═════ SOURCE PASSAGE ═════

The prior conclusion is supported by the p-value of the \hat T_n
being about 0.01, which suggests that the \mathbf{PL}(u,v)
is not a good model of the available sample data in sampleUV
. Lastly, these judgments are consistent with the Vuoug Procedure performed by the vuongCOP
function, which reports at the 5-percent significance level that “copula number 1”—in this case, the \mathbf{GL}(u,v)
—has the better fit, and this is obviously consistent with the problem setup because the random sample for investigation was drawn from the Galambos coupla (the parent form).
Author(s)
W.H. Asquith
References
Genest, C., Kojadinovic, I., Nešlehová, J., and Yan, J., 2011, A goodness-of-fit test for bivariate extreme-value copulas: Bernoulli, v. 17, no. 1, pp. 253–275.
See Also
aicCOP
, bicCOP
, rmseCOP
, vuongCOP
, kullCOP
Examples
## Not run:
# Example here is just for Tn. For the example below, the PSP copula is quite different
# from the Gumbel-Hougaard copula and thus, the hatTn would be expected to be different
# from those of the Gumbel-Hougaard and certainly not too near to zero.
samUV <- simCOP(n=60, cop=PSP, graphics=FALSE, seed=1) # random sample
hatTau <- cor(samUV$U, samUV$V, method="kendall") # Kendall Tau
hatTn <- statTn(samUV, cop=GHcop, para=GHcop(tau=hatTau)$para,
ctype="bernstein", bernprogress=TRUE) # 0.03328789
# hatTn in this case is by itself is somewhat uninformative and requires
# Monte Carlo to put an individual value into context.
## End(Not run)

═════ EXERCISE DATA ═════

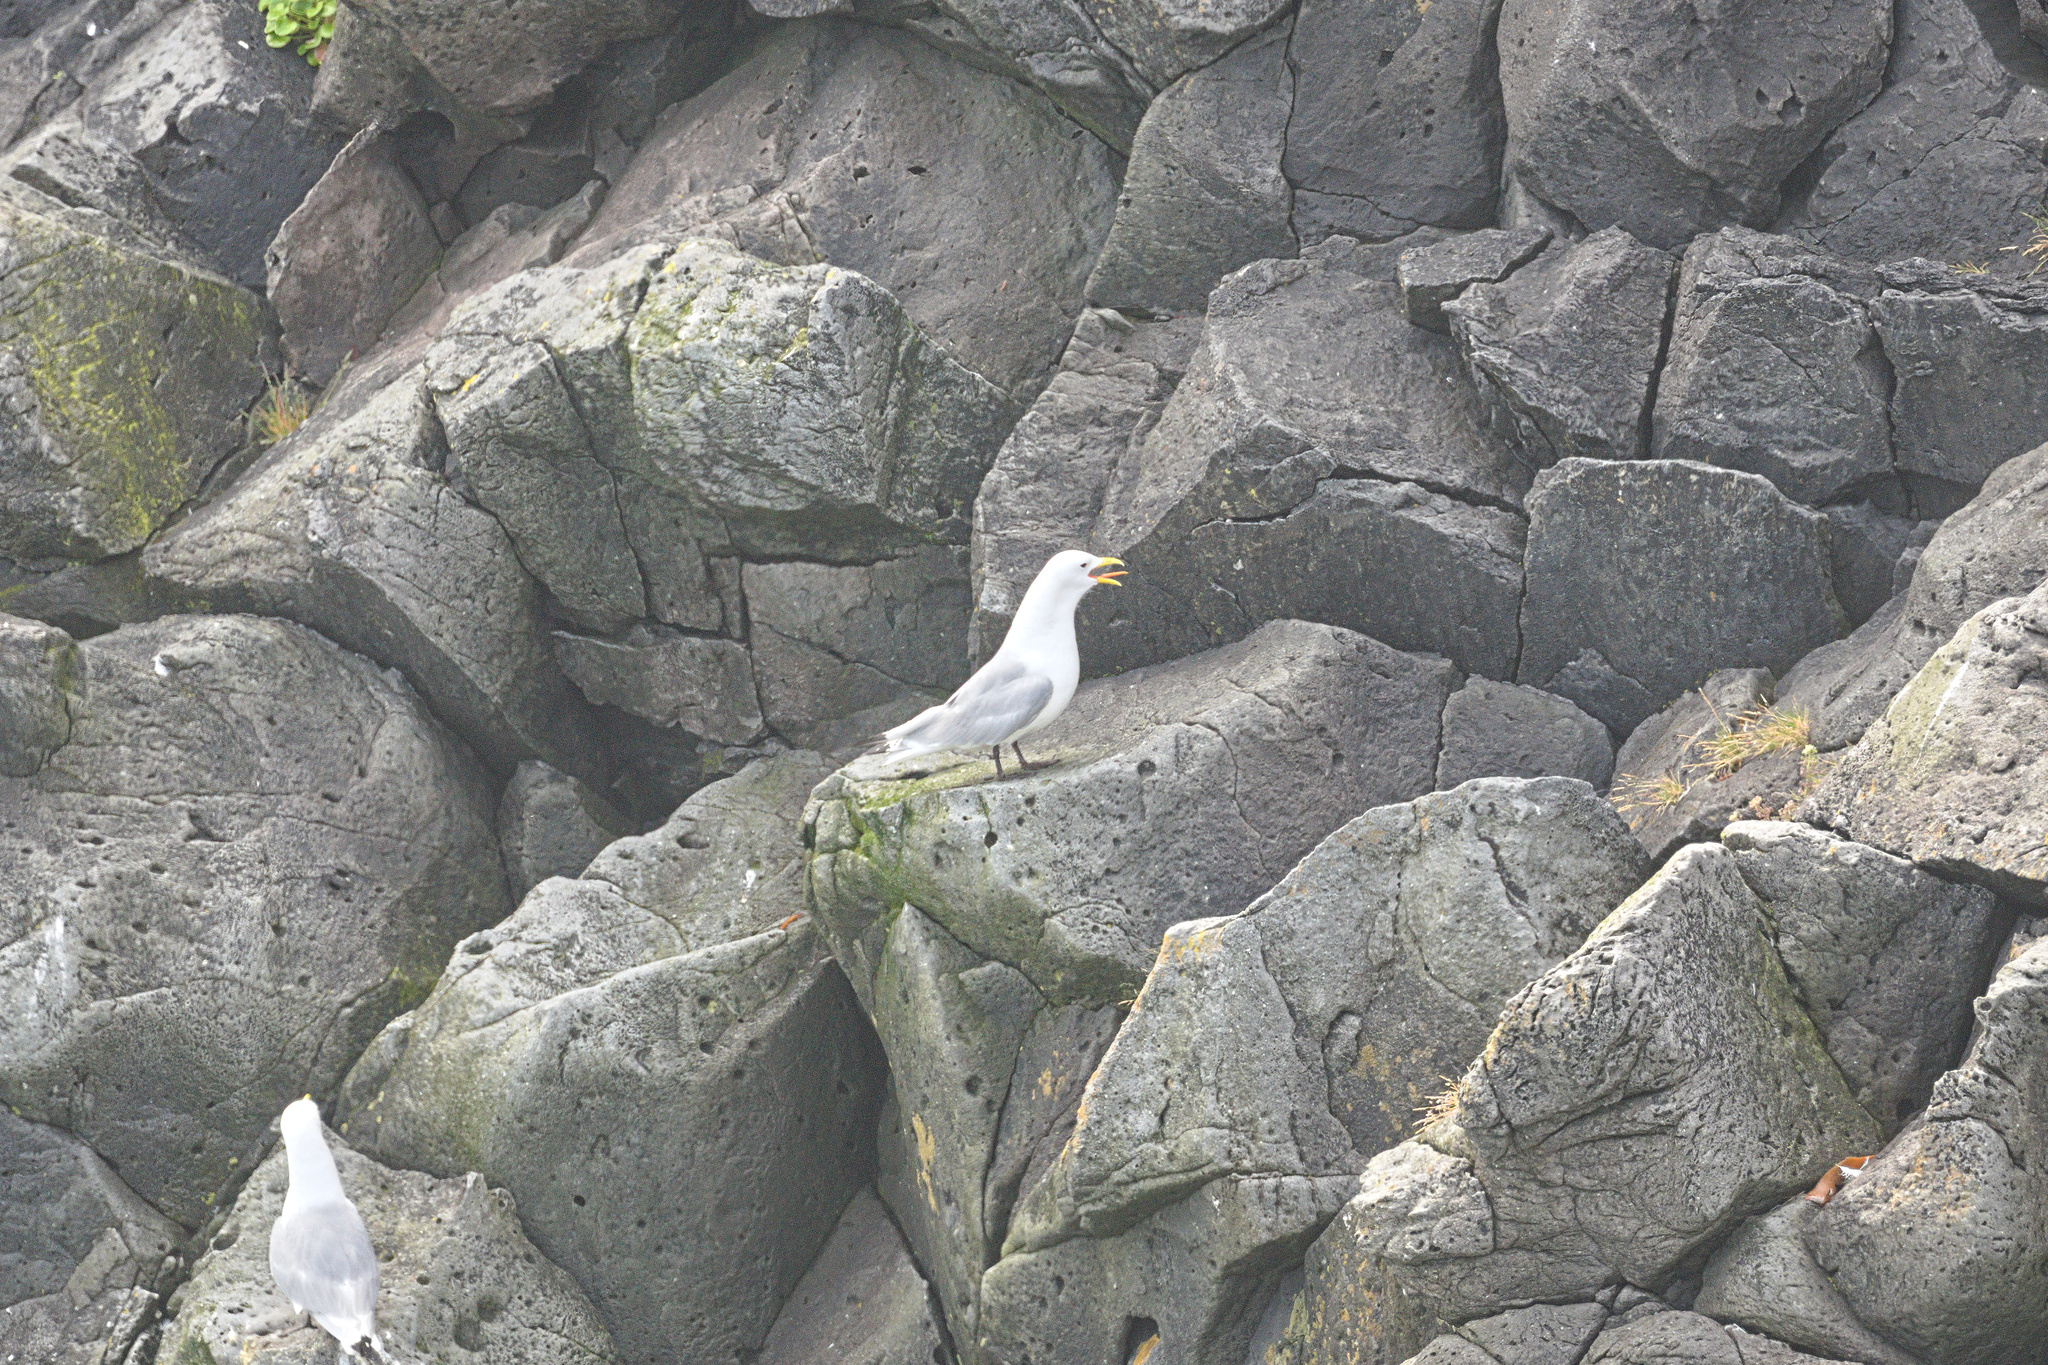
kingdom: Animalia
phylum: Chordata
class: Aves
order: Charadriiformes
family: Laridae
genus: Rissa
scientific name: Rissa tridactyla
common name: Black-legged kittiwake
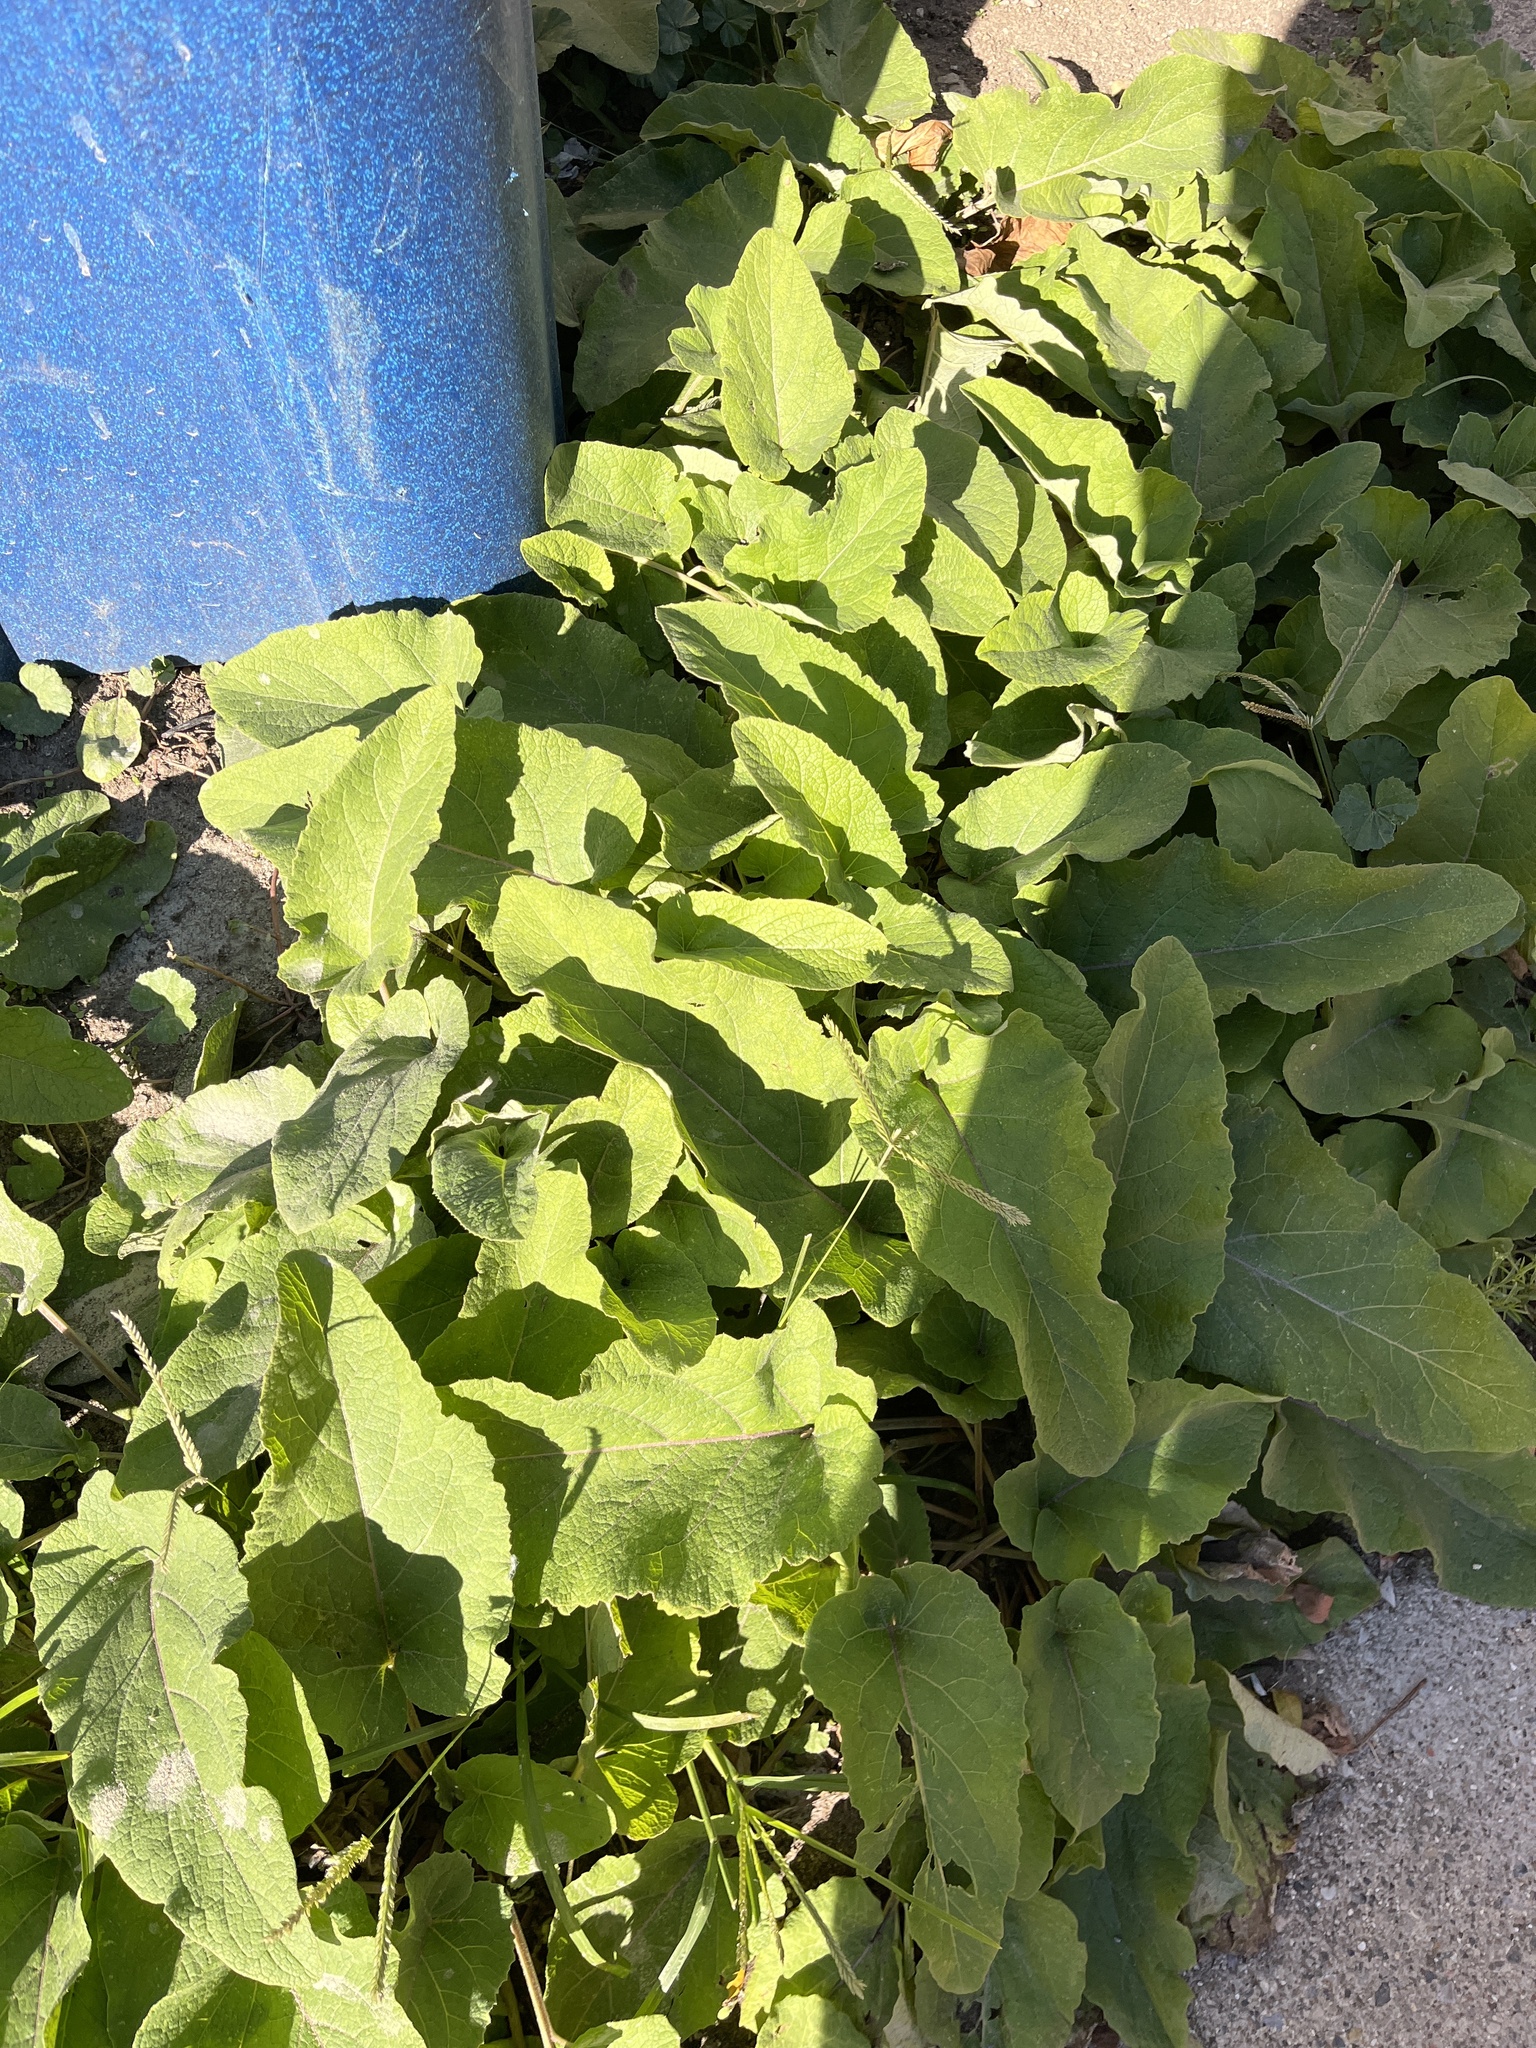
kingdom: Plantae
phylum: Tracheophyta
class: Magnoliopsida
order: Asterales
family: Asteraceae
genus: Arctium
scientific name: Arctium
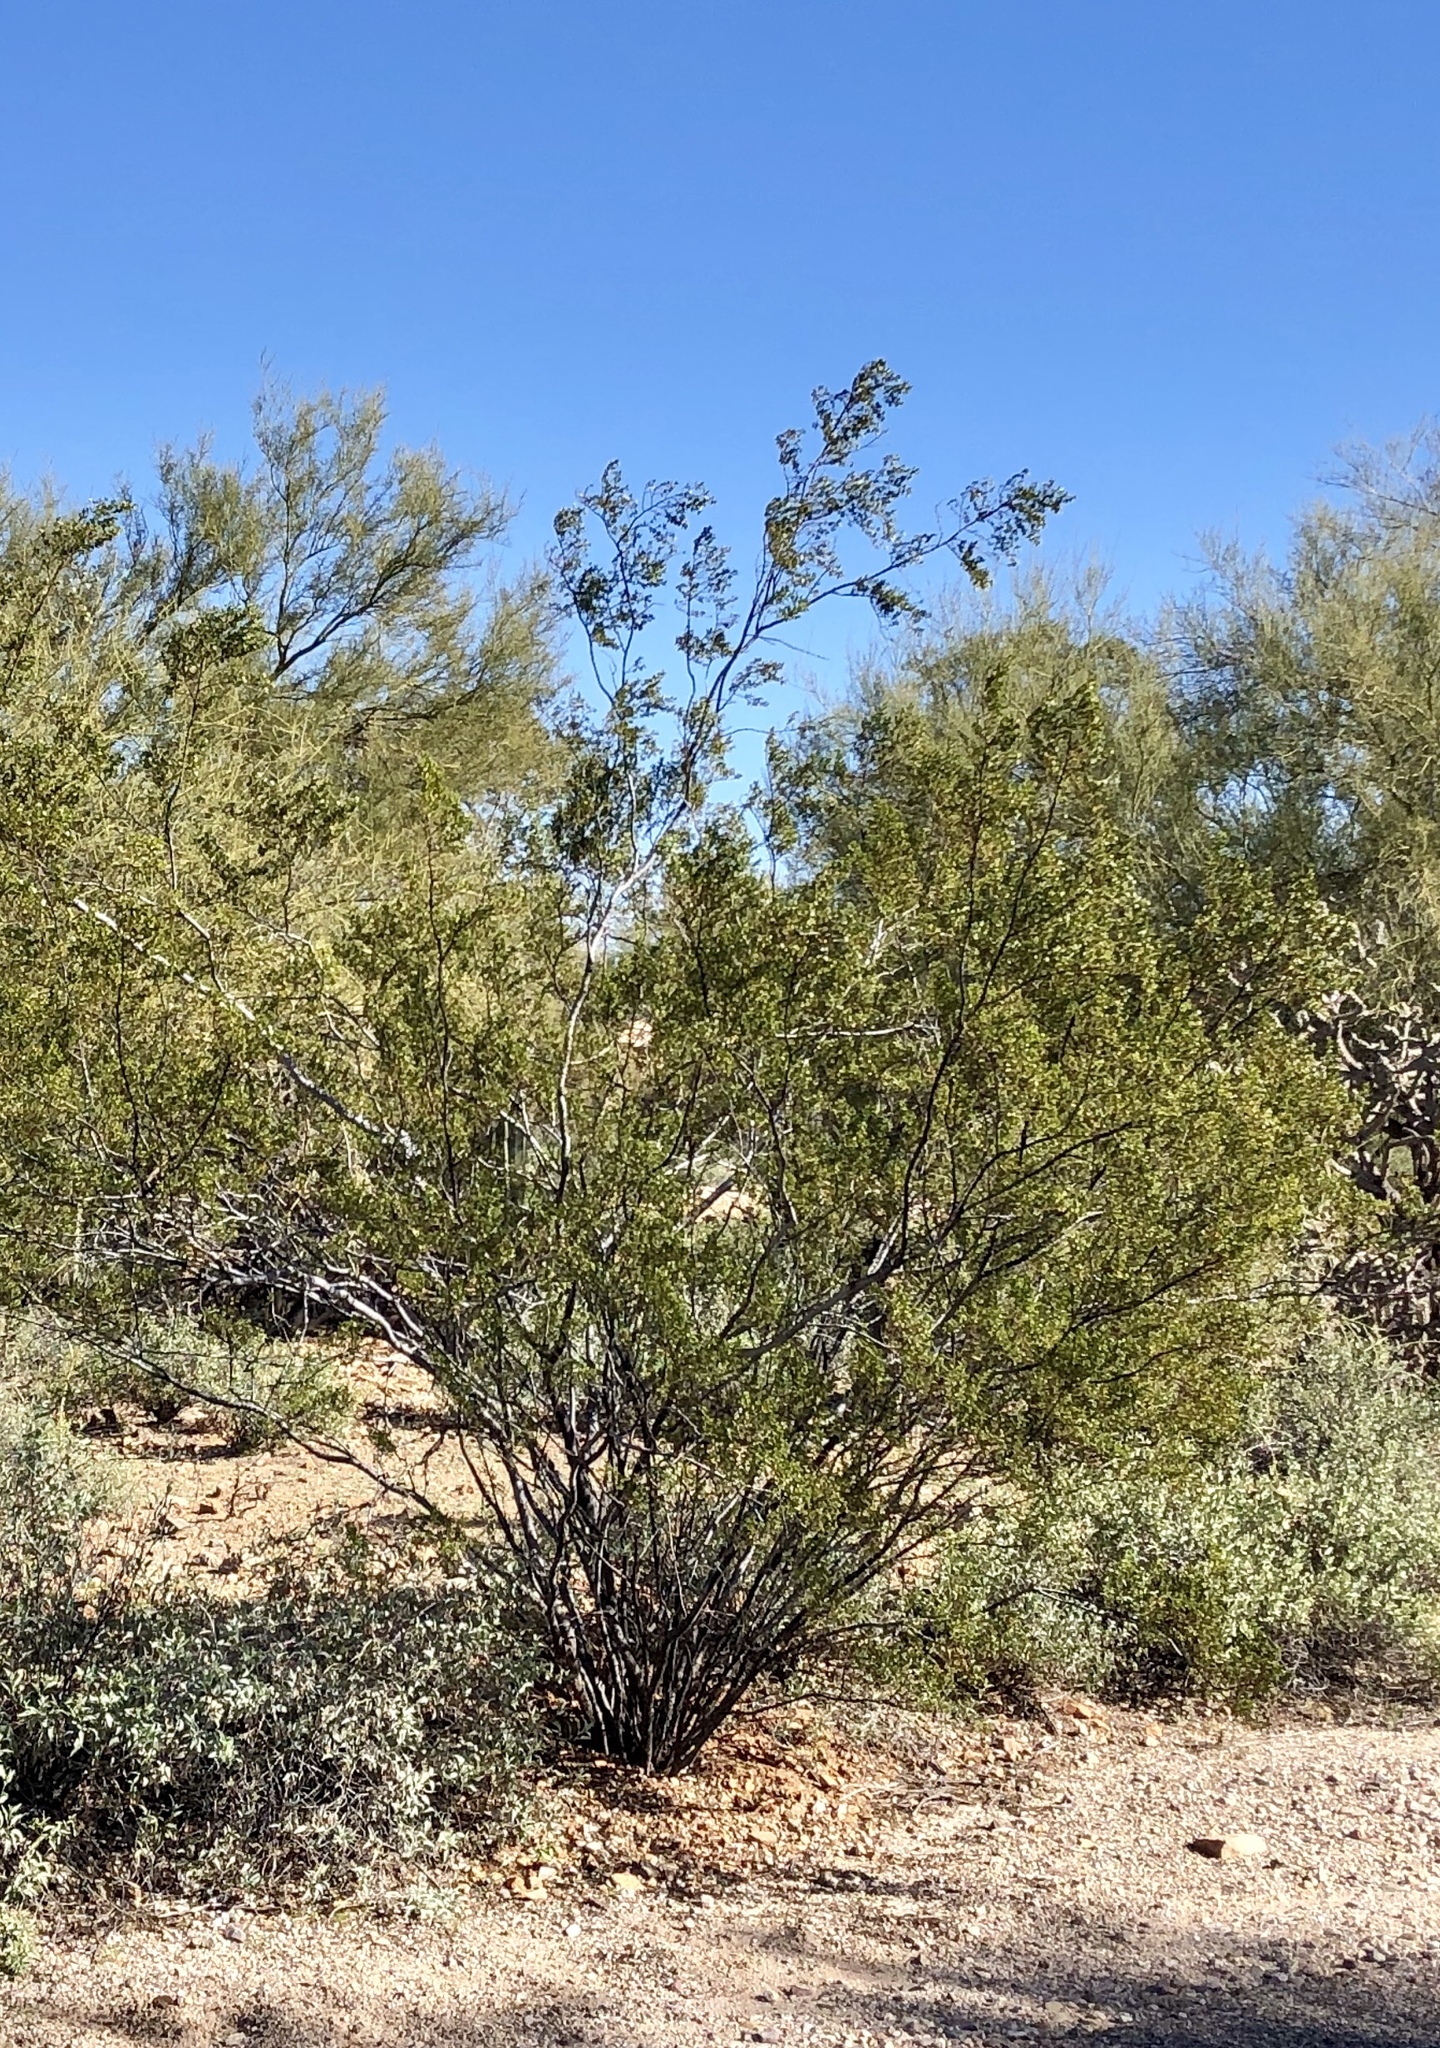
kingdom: Plantae
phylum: Tracheophyta
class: Magnoliopsida
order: Zygophyllales
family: Zygophyllaceae
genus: Larrea
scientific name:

═════

§ **TASK DESCRIPTION**: Rewrite the copula passage starting with "W.H. Asquith" and going on through "near to zero.", swapping in "Galambos" wherever "Gumbel-Hougaard" appears.

§ **RESULT OF THE TASK**:
W.H. Asquith
References
Genest, C., Kojadinovic, I., Nešlehová, J., and Yan, J., 2011, A goodness-of-fit test for bivariate extreme-value copulas: Bernoulli, v. 17, no. 1, pp. 253–275.
See Also
aicCOP
, bicCOP
, rmseCOP
, vuongCOP
, kullCOP
Examples
## Not run:
# Example here is just for Tn. For the example below, the PSP copula is quite different
# from the Galambos copula and thus, the hatTn would be expected to be different
# from those of the Galambos and certainly not too near to zero.